PROVIDED DATA:
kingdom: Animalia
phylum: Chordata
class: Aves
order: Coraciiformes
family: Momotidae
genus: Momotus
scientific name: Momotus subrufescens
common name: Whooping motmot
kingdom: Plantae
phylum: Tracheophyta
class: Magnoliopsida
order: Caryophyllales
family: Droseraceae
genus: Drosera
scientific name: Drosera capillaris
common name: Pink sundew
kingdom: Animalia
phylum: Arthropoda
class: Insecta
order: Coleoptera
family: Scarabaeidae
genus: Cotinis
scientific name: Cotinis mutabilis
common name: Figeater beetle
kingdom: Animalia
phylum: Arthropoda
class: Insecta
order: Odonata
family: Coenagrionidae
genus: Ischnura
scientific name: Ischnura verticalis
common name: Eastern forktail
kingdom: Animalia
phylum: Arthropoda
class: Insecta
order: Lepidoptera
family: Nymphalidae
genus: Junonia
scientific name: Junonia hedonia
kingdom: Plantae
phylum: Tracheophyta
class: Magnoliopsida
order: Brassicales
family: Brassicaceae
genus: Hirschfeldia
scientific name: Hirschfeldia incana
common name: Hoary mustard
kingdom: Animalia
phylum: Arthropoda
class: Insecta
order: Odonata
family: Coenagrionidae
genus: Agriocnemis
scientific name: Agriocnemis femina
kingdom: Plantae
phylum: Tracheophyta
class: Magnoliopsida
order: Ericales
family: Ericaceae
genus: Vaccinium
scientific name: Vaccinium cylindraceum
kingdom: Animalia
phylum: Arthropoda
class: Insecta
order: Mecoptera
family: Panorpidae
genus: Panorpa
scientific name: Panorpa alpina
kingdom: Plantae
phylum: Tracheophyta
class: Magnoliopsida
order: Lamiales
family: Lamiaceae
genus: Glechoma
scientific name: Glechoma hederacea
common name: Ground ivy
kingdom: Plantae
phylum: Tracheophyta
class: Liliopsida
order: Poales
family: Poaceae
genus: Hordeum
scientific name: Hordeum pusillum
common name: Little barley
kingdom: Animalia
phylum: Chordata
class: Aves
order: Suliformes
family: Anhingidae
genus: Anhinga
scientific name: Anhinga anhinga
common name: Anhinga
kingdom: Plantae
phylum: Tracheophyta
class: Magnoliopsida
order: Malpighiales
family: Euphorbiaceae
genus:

WHAT YOU NEED TO DO: Rewrite the listing above as a two-column Markdown table headed Row and Entry. Put each line in its own numbered row and skip blank lines.

THE COMPLETED TASK:
| Row | Entry |
|---|---|
| 1 | kingdom: Animalia |
| 2 | phylum: Chordata |
| 3 | class: Aves |
| 4 | order: Coraciiformes |
| 5 | family: Momotidae |
| 6 | genus: Momotus |
| 7 | scientific name: Momotus subrufescens |
| 8 | common name: Whooping motmot |
| 9 | kingdom: Plantae |
| 10 | phylum: Tracheophyta |
| 11 | class: Magnoliopsida |
| 12 | order: Caryophyllales |
| 13 | family: Droseraceae |
| 14 | genus: Drosera |
| 15 | scientific name: Drosera capillaris |
| 16 | common name: Pink sundew |
| 17 | kingdom: Animalia |
| 18 | phylum: Arthropoda |
| 19 | class: Insecta |
| 20 | order: Coleoptera |
| 21 | family: Scarabaeidae |
| 22 | genus: Cotinis |
| 23 | scientific name: Cotinis mutabilis |
| 24 | common name: Figeater beetle |
| 25 | kingdom: Animalia |
| 26 | phylum: Arthropoda |
| 27 | class: Insecta |
| 28 | order: Odonata |
| 29 | family: Coenagrionidae |
| 30 | genus: Ischnura |
| 31 | scientific name: Ischnura verticalis |
| 32 | common name: Eastern forktail |
| 33 | kingdom: Animalia |
| 34 | phylum: Arthropoda |
| 35 | class: Insecta |
| 36 | order: Lepidoptera |
| 37 | family: Nymphalidae |
| 38 | genus: Junonia |
| 39 | scientific name: Junonia hedonia |
| 40 | kingdom: Plantae |
| 41 | phylum: Tracheophyta |
| 42 | class: Magnoliopsida |
| 43 | order: Brassicales |
| 44 | family: Brassicaceae |
| 45 | genus: Hirschfeldia |
| 46 | scientific name: Hirschfeldia incana |
| 47 | common name: Hoary mustard |
| 48 | kingdom: Animalia |
| 49 | phylum: Arthropoda |
| 50 | class: Insecta |
| 51 | order: Odonata |
| 52 | family: Coenagrionidae |
| 53 | genus: Agriocnemis |
| 54 | scientific name: Agriocnemis femina |
| 55 | kingdom: Plantae |
| 56 | phylum: Tracheophyta |
| 57 | class: Magnoliopsida |
| 58 | order: Ericales |
| 59 | family: Ericaceae |
| 60 | genus: Vaccinium |
| 61 | scientific name: Vaccinium cylindraceum |
| 62 | kingdom: Animalia |
| 63 | phylum: Arthropoda |
| 64 | class: Insecta |
| 65 | order: Mecoptera |
| 66 | family: Panorpidae |
| 67 | genus: Panorpa |
| 68 | scientific name: Panorpa alpina |
| 69 | kingdom: Plantae |
| 70 | phylum: Tracheophyta |
| 71 | class: Magnoliopsida |
| 72 | order: Lamiales |
| 73 | family: Lamiaceae |
| 74 | genus: Glechoma |
| 75 | scientific name: Glechoma hederacea |
| 76 | common name: Ground ivy |
| 77 | kingdom: Plantae |
| 78 | phylum: Tracheophyta |
| 79 | class: Liliopsida |
| 80 | order: Poales |
| 81 | family: Poaceae |
| 82 | genus: Hordeum |
| 83 | scientific name: Hordeum pusillum |
| 84 | common name: Little barley |
| 85 | kingdom: Animalia |
| 86 | phylum: Chordata |
| 87 | class: Aves |
| 88 | order: Suliformes |
| 89 | family: Anhingidae |
| 90 | genus: Anhinga |
| 91 | scientific name: Anhinga anhinga |
| 92 | common name: Anhinga |
| 93 | kingdom: Plantae |
| 94 | phylum: Tracheophyta |
| 95 | class: Magnoliopsida |
| 96 | order: Malpighiales |
| 97 | family: Euphorbiaceae |
| 98 | genus: |